1. Incorporating white space into your template.
When you write a report it’s standard practice just to fill page after page with words. But just because you write it that way doesn’t mean it’s the best way to present your words to others.
A little white space can give your words breathing room. Even if it means reducing the type face, the result is worth it.
My suggestion, put your words into a basic 3 or 4 column grid for your final draft. But keep at least one column empty. Use it only for call-outs and captions. It can do wonders. Not sure how to do that? This post I wrote on creating a sidebar style one-pager in Adobe XD will give you the gist. Then just copy and paste the page until you have enough for your full report.

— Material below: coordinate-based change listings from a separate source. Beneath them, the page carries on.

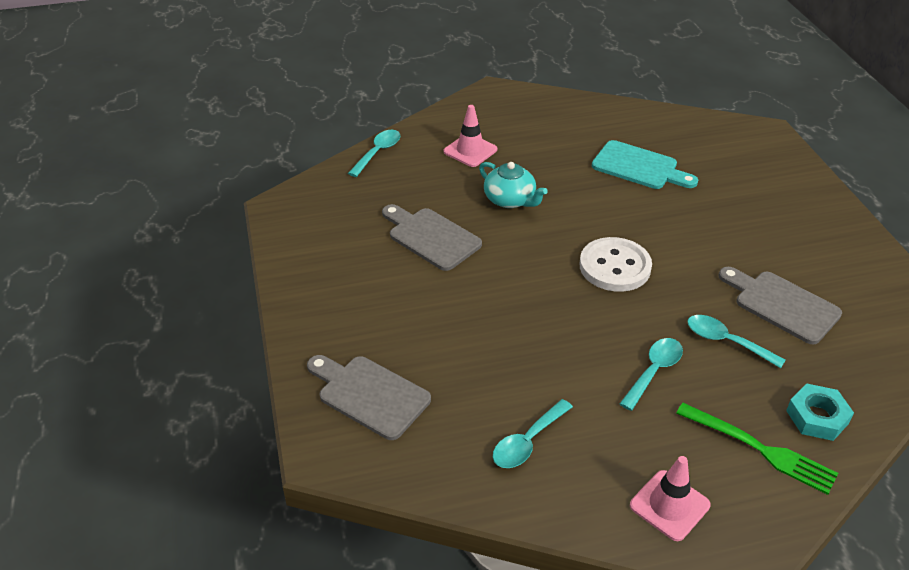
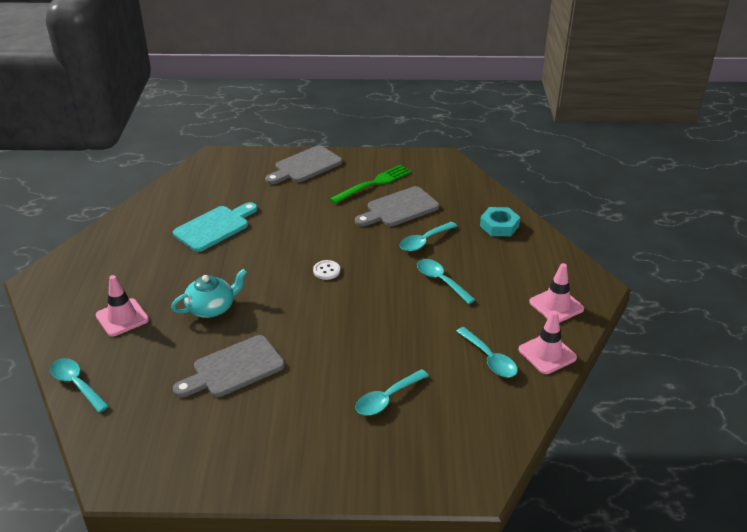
camera: 75 degrees left, 5 degrees down
(369, 395) = (416, 444): grey cutting board -> grey cutting board (305, 166)
(427, 358) = (387, 399): none -> turquoise spoon
(563, 503) = (547, 354): none -> pink traffic cone
(615, 267) = (326, 271): white button -> white button, size x0.46
(761, 449) = (519, 255): green fork -> green fork (374, 183)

2. Designing your sections and subsections to create a rhythm.
Blank pages and empty color blocks might seem like wastes of space, but they can really set a nice rhythm for your reader to follow. This improves the overall skimmability and makes the report feel like more than just one continuous stream of thought.

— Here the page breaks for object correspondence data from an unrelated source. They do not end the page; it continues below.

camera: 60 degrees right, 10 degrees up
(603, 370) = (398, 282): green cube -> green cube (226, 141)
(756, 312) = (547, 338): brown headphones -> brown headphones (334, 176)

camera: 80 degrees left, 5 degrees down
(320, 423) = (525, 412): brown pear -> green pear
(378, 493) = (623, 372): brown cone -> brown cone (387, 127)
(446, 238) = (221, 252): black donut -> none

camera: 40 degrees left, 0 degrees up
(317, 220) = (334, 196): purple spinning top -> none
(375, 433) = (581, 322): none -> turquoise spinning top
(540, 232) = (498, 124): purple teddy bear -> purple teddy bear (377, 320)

All you really have to do is create a mostly blank page at the start of a new section. And possibly use some kind of color block or large header to denote section breaks. Also don’t be afraid to start the next section or subsection on a new page. This can give your reader a chance to catch their breath.

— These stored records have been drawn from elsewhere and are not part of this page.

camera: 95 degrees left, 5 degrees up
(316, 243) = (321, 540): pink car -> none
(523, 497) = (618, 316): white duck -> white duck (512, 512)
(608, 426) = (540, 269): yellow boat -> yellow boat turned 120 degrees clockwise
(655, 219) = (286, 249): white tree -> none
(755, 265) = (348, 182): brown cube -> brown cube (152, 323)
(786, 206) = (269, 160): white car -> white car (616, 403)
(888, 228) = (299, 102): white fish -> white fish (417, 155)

Ann K. Emery has a nice post that shows the value of sectioning. I suggest you check it out. A Two-Hour Turnaround: How to Transform a Text-Heavy Report into a Visual-Lite Report.
3. Making your colors consistent.
Color can be an incredibly useful tool in spotlighting specific information or differentiating important points. But you need to see color, not just in a single figure, but in the context of the whole report.
Far too often individual charts/tables/pictures get picked without regard to the other elements in the report. The result is a hodgepodge of colors that don’t fit together.
Before you finish with your report, go back through and make your colors consistent. If there is a reason to break the rule (to showcase a specific point) then do it intentionally. Haphazard colors and formats are quick tells that the report has been designed by an amateur.
Having trouble with colors, this post might be helpful: How to develop a data visualization color palette.
4. Add basic illustrations to create visual break points.
In a lot of reports you only find pictures when there is a chart to share.
But pictures can really help create break points, especially in long narrative sections. Skim readers often react to long narrative sections by skipping to the next section header or visual. So if you want them to stop and look more often, a mid-narrative illustration can really help.
And if it’s an evaluation report, you can always drop in one of my cartoons: 111 Evaluation Cartoons for Presentations and Blog Posts.
5. Systematically spotlight important takeaways.
The idea that your target report audience is going to pick up your report and read it like a book is a good bit outdated. That’s just not how people read. Especially since most reports now-a-days are going to be read on a screen.
Systematically spotlighting take-aways with call-out boxes can help you layout a broader narrative. Even if your reader only skims your report.
If you’re interested in diving deeper into how people read, this Nielsen Norman Group post is a solid read: How People Read Online: New and Old Findings.
6. Review and revise as a skim reader.
Okay, so you can complain about how nobody takes the time to read anything but what good does that do. We are oversaturated with information. It overwhelms and reduces our ability to pay attention to even the things that are most important to us.
My suggestion, just understand that and adapt your report.
Your report should tell a story even to people who just skim it. But when you have your head down writing out all the stuff it’s hard to see what the skim reader will see.
So take 5 minutes and review the report like somebody who doesn’t have the time or attention span to properly review the report. What are they going to get out of it? Is there anything interesting that might really draw them in?
If not, don’t be surprised when nobody reads it.